民主党支持者の多いニューヨーク市だけに、共和党側は「デモは民主党が仕掛けたものだ」と攻撃。しかし、民主党ケリー大統領候補を支持するプラカードは少数でした。
隣州ニュージャージーから来た女性マルゴさん(49)は、「ブッシュが再選されたら恐ろしいことがまた起こる。
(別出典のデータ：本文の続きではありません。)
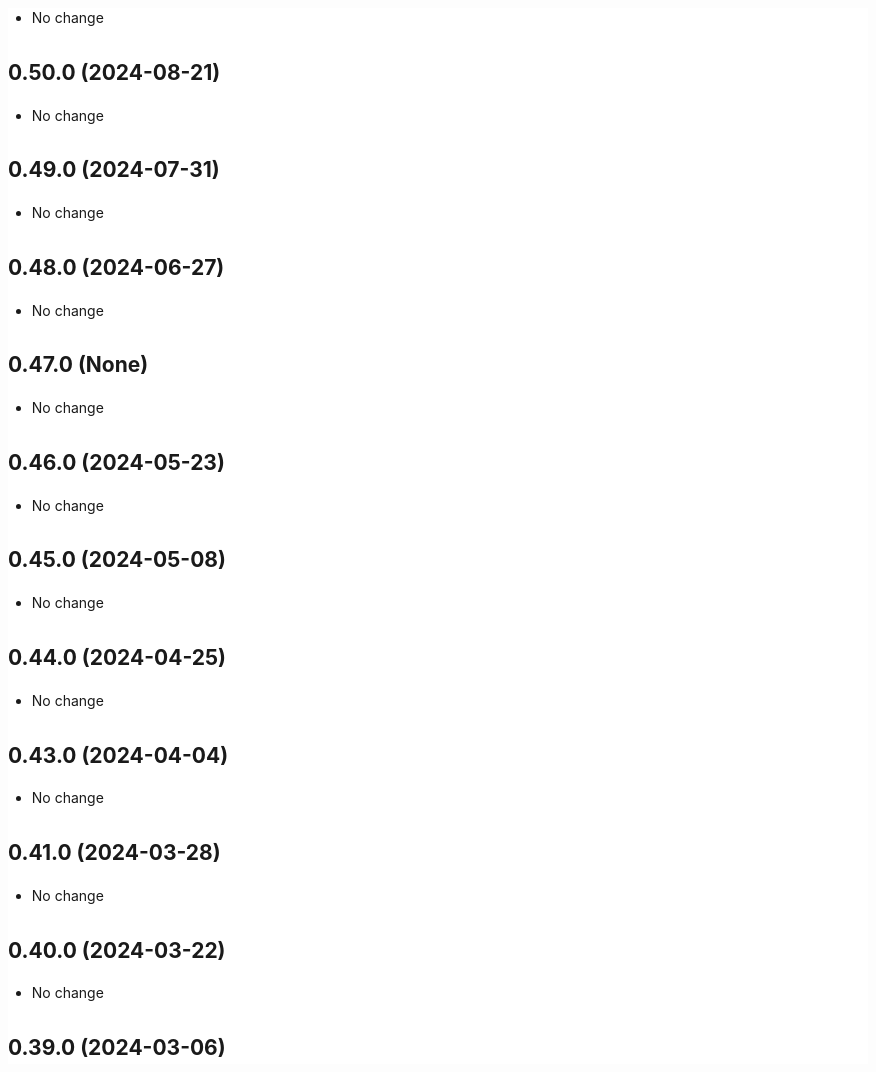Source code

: * No change


## 0.50.0 (2024-08-21)

* No change


## 0.49.0 (2024-07-31)

* No change


## 0.48.0 (2024-06-27)

* No change


## 0.47.0 (None)

* No change


## 0.46.0 (2024-05-23)

* No change


## 0.45.0 (2024-05-08)

* No change


## 0.44.0 (2024-04-25)

* No change


## 0.43.0 (2024-04-04)

* No change


## 0.41.0 (2024-03-28)

* No change


## 0.40.0 (2024-03-22)

* No change


## 0.39.0 (2024-03-06)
アフガニスタンやイラクでの殺りくが別の場所でも…」と語り、平和を次期政権に託すためデモに参加。
同じくニュージャージー州に住む女性ベティさん(57)は、「米国のみならず全世界は、ブッシュ政権をやめさせたいというわれわれ大勢の声があることを知ったと思う」とのべ、デモが与える影響は計り知れないと指摘しました。
米英両国と「有志連合諸国」が血塗られた地図を配っていたニューヨーク市民のジェリーさん(51)=建築家、男性=は、「日本は米国の圧力を受け、イラク戦争を支持しているが、それは日本国民の総意でないことを信じる」「この戦争をやめるため、選挙では民主党のケリーに入れるしかない」と述べました。
これに対し、中西部のネブラスカ州から参加した女性は、「同じ政策を掲げる二大政党では、イラクや経済問題など根本的な解決は図られない」として、ケリー候補は選択肢の一つでないとの考えを示しました。